In other working environments, companies may allow social drinking during lunch periods, which can make it more of a grey area. But regardless of the working environment, all companies need a drug and alcohol policy that covers situations where employees are suspected or found to be under the influence of drink, drugs and other substances such as solvents and lighter fuels in the workplace. By making all employees aware of the policy, employers will be able to deal with drink and drug related problems fairly, consistently and sympathetically.
Employees may view the use of drink as very differently from the use of drugs and other substances because drinking is regarded by many as a socially acceptable pastime and is usually a private matter for individuals. Alcohol abuse may only become a problem for employers when it affects their work. However, the use of illegal drugs has legal implications both inside and outside of the workplace.
The best way to ensure that employees understand the rules relating to the use of drugs and alcohol during working hours is for a company to decide on the rules and then write up a substance abuse policy. This should then be communicated to all staff, including the legal issues as well as company policy. It should be designed to show that the company aims to deal with the matter sympathetically and fairly and encourage employees to seek help and support.
- Employers have a general duty under The Health and Safety at Work Act 1974 to ensure, as far as reasonably practicable, the health, safety and welfare of their employees.
- The Management of Health and Safety at Work Regulations 1999 requires employers to undertake suitable and sufficient health and safety risk assessments.

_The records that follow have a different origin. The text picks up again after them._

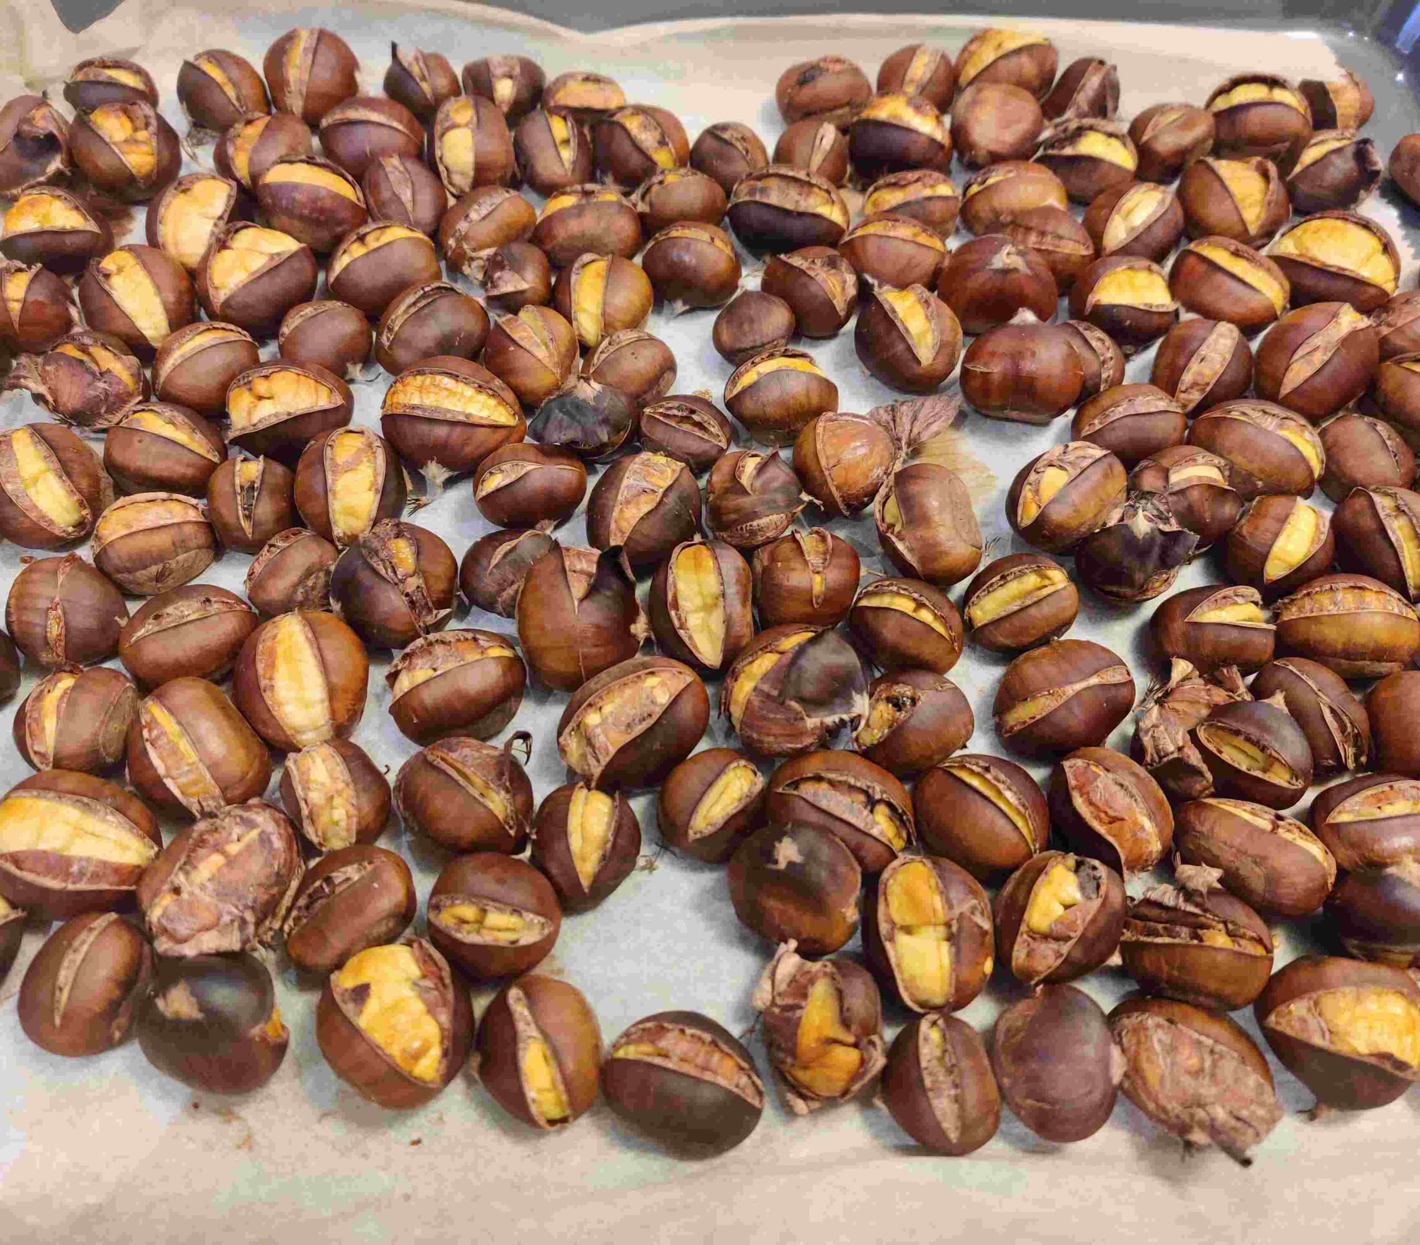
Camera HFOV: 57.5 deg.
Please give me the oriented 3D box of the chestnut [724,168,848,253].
[{"bbox_3d":[0.022,-0.118,0.370,0.035,0.022,0.027,16,59,10],"label":"chestnut"}]

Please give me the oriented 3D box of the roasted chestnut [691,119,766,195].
[{"bbox_3d":[0.006,-0.140,0.391,0.024,0.020,0.023,35,64,20],"label":"roasted chestnut"}]

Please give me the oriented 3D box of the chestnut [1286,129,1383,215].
[{"bbox_3d":[0.187,-0.135,0.388,0.028,0.022,0.025,-30,62,-18],"label":"chestnut"}]

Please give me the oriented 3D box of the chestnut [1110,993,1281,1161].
[{"bbox_3d":[0.094,0.087,0.253,0.032,0.024,0.025,39,68,21],"label":"chestnut"}]

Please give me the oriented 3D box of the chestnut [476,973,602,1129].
[{"bbox_3d":[-0.033,0.083,0.253,0.024,0.023,0.029,-8,58,-5],"label":"chestnut"}]

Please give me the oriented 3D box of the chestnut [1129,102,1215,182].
[{"bbox_3d":[0.143,-0.148,0.401,0.027,0.023,0.024,-26,61,-16],"label":"chestnut"}]

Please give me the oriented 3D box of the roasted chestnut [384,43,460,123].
[{"bbox_3d":[-0.093,-0.171,0.416,0.026,0.021,0.023,35,64,20],"label":"roasted chestnut"}]

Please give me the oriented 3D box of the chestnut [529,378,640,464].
[{"bbox_3d":[-0.032,-0.052,0.329,0.028,0.019,0.023,0,58,0],"label":"chestnut"}]

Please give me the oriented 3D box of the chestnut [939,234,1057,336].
[{"bbox_3d":[0.079,-0.092,0.354,0.032,0.025,0.028,0,60,1],"label":"chestnut"}]

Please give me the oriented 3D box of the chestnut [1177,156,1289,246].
[{"bbox_3d":[0.156,-0.126,0.387,0.032,0.025,0.025,31,64,17],"label":"chestnut"}]

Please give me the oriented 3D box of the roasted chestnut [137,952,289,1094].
[{"bbox_3d":[-0.096,0.077,0.250,0.028,0.023,0.027,0,57,0],"label":"roasted chestnut"}]

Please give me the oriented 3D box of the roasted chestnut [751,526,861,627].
[{"bbox_3d":[0.023,-0.010,0.307,0.025,0.021,0.025,0,57,0],"label":"roasted chestnut"}]

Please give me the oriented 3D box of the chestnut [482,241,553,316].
[{"bbox_3d":[-0.053,-0.095,0.358,0.022,0.019,0.021,-8,58,-5],"label":"chestnut"}]

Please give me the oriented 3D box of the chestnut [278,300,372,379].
[{"bbox_3d":[-0.106,-0.078,0.357,0.025,0.021,0.022,-8,58,-5],"label":"chestnut"}]

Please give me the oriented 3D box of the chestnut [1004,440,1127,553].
[{"bbox_3d":[0.091,-0.032,0.331,0.035,0.026,0.025,-34,65,-18],"label":"chestnut"}]

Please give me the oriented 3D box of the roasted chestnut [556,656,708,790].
[{"bbox_3d":[-0.018,0.023,0.296,0.038,0.026,0.029,-38,67,-20],"label":"roasted chestnut"}]

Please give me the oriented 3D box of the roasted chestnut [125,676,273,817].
[{"bbox_3d":[-0.111,0.027,0.283,0.030,0.026,0.033,-35,64,-20],"label":"roasted chestnut"}]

- If an employer knowingly allows an employee under the influence of excess alcohol to continue working and this places the employee or others at risk, the employer could be prosecuted. Similarly, employees are also required to take reasonable care of themselves and others who could be affected by what they do.
- The Misuse of Drugs Act 1971 makes it an offence for any person knowingly to permit the production, supply or use of controlled substances on their premises except in specified circumstances (e.g. when they have been prescribed by a doctor).
- The Road Traffic Act 1988 and The Transport and Works Act 1992, states that drivers of road vehicles must not be under the influence of drugs while driving, attempting to drive or when they are in charge of a vehicle. Certain rail, tram and other guided transport systems workers must not be unfit through drugs while working on the system. The managers of such a system must exercise all due diligence to avoid those workers being unfit.